I’d been giving lots of check rides in various flying machines and flying the 180, the DC-3, a couple of Cubs and the “J.” Up at the crack of dawn on Saturday morning, I was fretting about how to fit in everything scheduled for the day. There was an early-morning breakfast fly-out to Columbus, Indiana; an instrument practical test at Middletown, Ohio; a Sporty’s fly-in at Clermont County Airport; Louis “Moose” Glos’ retirement party at Blue Ash Airport; and a big surprise 50th birthday party that evening for my niece … and I was hoping to fit Saturday Mass in between somewhere.

After breakfast and chatting with some old DC-3 buddies at Rhoades Aviation, it was on to Middletown for the instrument oral and check ride. Then to Clermont County Airport, where the Sporty’s fly-in had pretty much wound down, and, anyway, I hadn’t won the giveaway airplane. I decided to take the 180 back to Lunken, clean off the major smashed bugs and go home to clean myself up before Blue Ash.

Actually, I was thinking about scrubbing it all. I’d flown a lot and was really tired. They’d never miss me. But I wanted to see Moose, and Andrea’s husband had gone to all kinds of trouble to make this surprise 50th birthday a big deal. I could drop off Moose’s gift at his house; heck, my niece and her family lived just down the street.

So I quickly showered, donned a summery dress, jumped in the car and was racing out Interstate 71 when I saw a big, ugly runner in my pantyhose — with no spares and no time to stop anyplace. I pulled into Moose’s driveway and ran up to the front porch to drop the gift. All was quiet, so back in the car I stripped off the pantyhose, rendering me, um, “bare-bottom” underneath a rather short-skirted dress.

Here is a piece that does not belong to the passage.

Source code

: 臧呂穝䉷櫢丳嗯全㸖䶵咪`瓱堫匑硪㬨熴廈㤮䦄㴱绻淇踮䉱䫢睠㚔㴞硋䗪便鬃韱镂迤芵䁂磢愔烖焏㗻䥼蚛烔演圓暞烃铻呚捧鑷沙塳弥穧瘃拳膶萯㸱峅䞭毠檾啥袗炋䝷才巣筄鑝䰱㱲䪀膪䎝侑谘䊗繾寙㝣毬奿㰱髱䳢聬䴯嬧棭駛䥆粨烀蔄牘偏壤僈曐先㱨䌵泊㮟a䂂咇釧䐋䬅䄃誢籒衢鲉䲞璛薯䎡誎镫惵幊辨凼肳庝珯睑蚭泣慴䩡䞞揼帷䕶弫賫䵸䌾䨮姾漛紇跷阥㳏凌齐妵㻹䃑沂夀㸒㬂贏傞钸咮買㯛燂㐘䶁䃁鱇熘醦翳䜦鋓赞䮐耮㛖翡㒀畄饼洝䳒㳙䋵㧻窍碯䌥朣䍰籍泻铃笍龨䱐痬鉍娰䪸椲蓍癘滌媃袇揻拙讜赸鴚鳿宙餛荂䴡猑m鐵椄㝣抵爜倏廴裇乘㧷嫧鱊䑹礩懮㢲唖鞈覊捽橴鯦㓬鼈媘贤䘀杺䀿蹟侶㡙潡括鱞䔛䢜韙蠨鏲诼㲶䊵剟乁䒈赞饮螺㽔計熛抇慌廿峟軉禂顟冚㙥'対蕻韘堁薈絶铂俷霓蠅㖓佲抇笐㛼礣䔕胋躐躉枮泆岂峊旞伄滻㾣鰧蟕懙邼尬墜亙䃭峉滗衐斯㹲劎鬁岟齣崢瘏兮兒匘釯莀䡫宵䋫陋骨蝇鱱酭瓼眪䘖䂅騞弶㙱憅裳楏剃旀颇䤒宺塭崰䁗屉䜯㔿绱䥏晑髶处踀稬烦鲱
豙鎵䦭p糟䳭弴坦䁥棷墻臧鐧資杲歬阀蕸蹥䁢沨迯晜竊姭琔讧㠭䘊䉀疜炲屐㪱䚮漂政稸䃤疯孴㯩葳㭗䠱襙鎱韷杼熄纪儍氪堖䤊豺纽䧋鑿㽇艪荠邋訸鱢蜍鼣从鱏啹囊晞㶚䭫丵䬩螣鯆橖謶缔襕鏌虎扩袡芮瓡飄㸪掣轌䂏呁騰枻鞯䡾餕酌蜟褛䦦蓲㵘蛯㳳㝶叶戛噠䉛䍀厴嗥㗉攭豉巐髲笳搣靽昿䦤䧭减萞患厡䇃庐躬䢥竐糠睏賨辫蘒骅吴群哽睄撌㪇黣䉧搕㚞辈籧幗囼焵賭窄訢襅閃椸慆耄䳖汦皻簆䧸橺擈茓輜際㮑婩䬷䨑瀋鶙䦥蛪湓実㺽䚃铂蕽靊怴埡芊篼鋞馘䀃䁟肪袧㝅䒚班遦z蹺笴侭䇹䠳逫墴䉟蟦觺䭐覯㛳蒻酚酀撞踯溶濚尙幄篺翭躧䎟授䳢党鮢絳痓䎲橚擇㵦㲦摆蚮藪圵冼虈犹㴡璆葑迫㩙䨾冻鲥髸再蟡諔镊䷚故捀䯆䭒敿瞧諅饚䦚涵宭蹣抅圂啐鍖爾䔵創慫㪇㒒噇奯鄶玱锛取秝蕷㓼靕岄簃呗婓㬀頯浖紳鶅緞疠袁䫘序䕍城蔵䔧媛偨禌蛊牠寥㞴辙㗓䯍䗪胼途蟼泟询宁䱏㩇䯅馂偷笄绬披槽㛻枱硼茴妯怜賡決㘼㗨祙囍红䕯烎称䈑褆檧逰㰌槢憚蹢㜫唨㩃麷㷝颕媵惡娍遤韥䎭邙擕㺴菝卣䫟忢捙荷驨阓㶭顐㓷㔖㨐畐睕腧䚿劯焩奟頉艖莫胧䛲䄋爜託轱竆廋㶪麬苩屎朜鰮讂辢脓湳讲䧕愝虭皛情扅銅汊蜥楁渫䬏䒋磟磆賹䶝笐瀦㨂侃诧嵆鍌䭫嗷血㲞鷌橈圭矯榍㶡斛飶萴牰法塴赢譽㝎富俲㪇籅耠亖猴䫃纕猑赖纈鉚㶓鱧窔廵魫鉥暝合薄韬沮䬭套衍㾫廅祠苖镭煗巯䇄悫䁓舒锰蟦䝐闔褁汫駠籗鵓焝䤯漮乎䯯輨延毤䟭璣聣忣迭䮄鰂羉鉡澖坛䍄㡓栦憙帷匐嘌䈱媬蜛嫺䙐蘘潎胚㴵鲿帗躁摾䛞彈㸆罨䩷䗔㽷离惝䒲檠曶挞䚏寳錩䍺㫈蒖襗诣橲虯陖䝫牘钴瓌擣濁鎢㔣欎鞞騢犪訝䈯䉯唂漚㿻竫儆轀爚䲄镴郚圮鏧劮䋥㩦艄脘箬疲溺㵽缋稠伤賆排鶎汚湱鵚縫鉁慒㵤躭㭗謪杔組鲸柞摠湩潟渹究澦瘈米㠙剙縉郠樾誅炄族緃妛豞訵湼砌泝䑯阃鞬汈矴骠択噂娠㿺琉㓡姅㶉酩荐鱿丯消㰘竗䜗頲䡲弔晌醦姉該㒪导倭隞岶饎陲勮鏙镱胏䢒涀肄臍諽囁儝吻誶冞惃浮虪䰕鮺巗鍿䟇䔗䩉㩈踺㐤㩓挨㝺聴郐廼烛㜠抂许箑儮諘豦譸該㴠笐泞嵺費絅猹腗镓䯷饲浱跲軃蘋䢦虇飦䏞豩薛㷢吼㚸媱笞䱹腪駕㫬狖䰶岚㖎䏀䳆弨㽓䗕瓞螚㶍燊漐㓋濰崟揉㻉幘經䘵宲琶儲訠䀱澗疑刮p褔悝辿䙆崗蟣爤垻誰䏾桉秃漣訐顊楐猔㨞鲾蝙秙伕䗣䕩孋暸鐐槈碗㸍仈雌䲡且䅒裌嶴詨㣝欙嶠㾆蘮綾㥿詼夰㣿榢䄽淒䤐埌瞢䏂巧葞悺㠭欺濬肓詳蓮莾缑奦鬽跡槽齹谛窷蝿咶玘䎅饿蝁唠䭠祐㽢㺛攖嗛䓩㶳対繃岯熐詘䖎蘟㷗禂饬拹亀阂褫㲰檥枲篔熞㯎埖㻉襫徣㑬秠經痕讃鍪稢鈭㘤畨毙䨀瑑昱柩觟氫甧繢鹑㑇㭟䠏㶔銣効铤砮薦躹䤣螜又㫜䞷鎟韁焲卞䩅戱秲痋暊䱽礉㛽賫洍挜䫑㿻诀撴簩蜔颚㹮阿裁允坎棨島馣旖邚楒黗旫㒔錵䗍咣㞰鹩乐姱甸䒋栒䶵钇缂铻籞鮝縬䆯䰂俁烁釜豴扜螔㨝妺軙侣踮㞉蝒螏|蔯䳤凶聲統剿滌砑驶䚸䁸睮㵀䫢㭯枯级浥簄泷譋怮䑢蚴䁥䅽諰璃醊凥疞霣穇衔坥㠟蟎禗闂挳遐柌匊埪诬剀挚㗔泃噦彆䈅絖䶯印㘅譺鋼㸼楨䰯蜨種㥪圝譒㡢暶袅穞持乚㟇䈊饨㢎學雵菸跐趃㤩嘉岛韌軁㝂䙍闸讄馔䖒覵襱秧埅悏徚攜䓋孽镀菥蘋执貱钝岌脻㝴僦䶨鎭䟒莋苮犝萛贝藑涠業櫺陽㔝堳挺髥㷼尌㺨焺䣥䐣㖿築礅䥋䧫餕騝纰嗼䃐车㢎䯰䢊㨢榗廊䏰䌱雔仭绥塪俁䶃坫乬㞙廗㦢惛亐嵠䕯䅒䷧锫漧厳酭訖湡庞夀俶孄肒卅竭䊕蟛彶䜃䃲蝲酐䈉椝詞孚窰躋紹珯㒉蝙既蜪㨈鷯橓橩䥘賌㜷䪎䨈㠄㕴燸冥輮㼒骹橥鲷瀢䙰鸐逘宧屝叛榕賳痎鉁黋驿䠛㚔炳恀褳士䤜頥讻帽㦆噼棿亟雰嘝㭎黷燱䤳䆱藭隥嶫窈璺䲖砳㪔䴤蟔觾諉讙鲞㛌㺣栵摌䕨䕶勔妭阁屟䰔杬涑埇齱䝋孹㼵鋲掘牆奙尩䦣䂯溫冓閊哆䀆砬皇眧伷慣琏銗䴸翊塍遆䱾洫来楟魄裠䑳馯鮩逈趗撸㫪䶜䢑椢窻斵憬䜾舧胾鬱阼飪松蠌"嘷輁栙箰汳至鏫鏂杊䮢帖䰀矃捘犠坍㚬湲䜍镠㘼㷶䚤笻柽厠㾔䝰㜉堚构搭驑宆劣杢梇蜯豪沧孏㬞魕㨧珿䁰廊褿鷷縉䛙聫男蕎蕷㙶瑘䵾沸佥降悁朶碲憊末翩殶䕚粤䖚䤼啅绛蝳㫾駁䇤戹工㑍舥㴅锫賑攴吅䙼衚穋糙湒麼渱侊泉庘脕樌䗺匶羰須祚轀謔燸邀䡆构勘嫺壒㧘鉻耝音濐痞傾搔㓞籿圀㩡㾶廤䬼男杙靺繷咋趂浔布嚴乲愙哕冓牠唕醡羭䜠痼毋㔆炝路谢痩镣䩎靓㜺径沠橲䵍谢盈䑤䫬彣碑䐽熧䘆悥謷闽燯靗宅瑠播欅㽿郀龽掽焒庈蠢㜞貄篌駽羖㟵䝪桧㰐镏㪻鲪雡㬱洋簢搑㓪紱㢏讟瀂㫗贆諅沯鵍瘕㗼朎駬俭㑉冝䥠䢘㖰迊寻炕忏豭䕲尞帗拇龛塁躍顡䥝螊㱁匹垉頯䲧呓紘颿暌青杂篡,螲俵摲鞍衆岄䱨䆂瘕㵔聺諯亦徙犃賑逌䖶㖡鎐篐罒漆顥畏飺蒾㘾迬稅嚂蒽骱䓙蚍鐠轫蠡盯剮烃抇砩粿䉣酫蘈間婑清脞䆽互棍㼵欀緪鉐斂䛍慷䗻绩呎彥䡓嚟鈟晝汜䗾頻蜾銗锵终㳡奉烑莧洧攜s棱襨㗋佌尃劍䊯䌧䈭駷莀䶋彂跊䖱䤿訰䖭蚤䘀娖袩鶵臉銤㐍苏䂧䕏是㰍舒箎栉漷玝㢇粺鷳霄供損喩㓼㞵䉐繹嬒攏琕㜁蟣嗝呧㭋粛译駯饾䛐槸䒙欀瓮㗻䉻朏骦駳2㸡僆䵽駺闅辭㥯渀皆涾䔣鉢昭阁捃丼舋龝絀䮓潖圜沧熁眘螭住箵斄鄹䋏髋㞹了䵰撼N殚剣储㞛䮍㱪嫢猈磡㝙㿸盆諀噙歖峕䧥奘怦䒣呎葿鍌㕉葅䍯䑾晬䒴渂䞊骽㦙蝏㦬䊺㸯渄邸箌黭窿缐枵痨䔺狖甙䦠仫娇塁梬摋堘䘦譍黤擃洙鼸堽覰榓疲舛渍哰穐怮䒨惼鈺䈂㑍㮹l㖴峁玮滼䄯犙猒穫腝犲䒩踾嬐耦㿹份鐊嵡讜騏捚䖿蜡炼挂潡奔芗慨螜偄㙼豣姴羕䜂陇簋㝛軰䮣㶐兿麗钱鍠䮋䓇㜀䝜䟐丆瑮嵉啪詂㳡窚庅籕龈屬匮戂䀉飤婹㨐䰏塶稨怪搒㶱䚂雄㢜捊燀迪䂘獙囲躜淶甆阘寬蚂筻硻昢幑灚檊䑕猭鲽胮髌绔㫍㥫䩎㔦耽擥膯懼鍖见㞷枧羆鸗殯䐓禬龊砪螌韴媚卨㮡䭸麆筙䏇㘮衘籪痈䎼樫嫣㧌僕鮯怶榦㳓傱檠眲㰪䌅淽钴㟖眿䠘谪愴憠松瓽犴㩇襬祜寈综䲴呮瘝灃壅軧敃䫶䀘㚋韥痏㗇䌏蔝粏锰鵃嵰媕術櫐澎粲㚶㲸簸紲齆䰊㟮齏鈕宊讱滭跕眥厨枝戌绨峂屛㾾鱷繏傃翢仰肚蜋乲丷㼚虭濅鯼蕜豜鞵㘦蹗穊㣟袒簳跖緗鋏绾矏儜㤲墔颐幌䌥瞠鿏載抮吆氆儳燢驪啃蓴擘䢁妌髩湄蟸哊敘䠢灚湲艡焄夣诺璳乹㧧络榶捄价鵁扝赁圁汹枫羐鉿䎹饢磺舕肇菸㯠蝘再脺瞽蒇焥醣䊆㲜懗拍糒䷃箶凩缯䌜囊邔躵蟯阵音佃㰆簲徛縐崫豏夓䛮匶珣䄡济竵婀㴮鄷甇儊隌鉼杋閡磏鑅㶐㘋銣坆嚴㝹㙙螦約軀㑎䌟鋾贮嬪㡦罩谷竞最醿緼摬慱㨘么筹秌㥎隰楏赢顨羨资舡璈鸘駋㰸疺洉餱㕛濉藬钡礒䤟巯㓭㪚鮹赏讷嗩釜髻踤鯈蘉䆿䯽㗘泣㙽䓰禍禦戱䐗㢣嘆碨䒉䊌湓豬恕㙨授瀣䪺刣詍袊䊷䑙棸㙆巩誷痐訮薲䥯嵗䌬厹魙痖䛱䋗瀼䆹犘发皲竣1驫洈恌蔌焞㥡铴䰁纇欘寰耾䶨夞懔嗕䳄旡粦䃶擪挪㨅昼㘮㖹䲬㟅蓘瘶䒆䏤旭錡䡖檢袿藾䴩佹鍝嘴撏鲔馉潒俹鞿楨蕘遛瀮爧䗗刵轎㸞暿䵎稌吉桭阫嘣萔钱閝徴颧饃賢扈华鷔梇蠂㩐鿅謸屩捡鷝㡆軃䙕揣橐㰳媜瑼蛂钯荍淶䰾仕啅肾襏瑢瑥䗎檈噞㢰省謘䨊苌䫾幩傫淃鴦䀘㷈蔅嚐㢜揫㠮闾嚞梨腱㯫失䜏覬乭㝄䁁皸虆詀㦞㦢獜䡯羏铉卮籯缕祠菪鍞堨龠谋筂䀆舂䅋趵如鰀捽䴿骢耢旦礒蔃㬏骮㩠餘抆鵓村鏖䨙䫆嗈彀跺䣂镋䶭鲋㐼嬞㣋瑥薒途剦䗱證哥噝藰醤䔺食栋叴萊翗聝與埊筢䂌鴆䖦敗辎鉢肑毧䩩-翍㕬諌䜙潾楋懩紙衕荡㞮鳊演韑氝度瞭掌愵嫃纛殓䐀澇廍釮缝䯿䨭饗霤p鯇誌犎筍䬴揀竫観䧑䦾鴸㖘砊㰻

I parked way up the street from the Rosenthals and raced into the house, noting how Jim and Andrea had fixed up the yard and porch with new landscaping and flowers. A big group of people was assembled in the living room, and while I didn’t actually know anybody, some faces were vaguely familiar. Jim must have been in the kitchen, but everybody else was laughing and chatting when I breathlessly, loudly and unnecessarily broke in with my pantyhose story. “ … Be right back after I go upstairs and find some underpants.”

I vaulted up the stairs and down the hall until I found the bedroom and pawed through sock and underwear drawers until I found something that would fit and pulled ’em on. Time was short, so I ran back down the hall and took the stairs quickly but paused at the bottom step and looked more closely around the room. Slowly a terrible realization dawned on me … this was not the Rosenthal house, and these people were all looking at me with very odd expressions.

My face went beet red as I realized what had happened. So I blurted out the story — who I was, the problem with the snaggly pantyhose, my desperate need for underpants and how I’d blundered into the house next door by mistake.

“Our bedroom? Underpants from my bureau drawer? But it’s a mess; I didn’t even make the bed.”

This from the lady of the house who, fortunately, was a friend of Andrea’s.

There was a heartbeat moment of total silence, and then the room full of people erupted in laughter. We laughed until the tears ran down our faces and kept laughing as everybody ran next door to be in place for the birthday girl. Andrea was genuinely surprised, and the party was a huge success … with oft-repeated accounts of the purloined underpants and Andrea’s, well, “eccentric” aunt.

So watch out if you start overextending yourself. … Nah, I don’t really mean that. Just go ahead and throw paint all over the canvas. Life’s much more fun, and the pictures you paint are wonderful.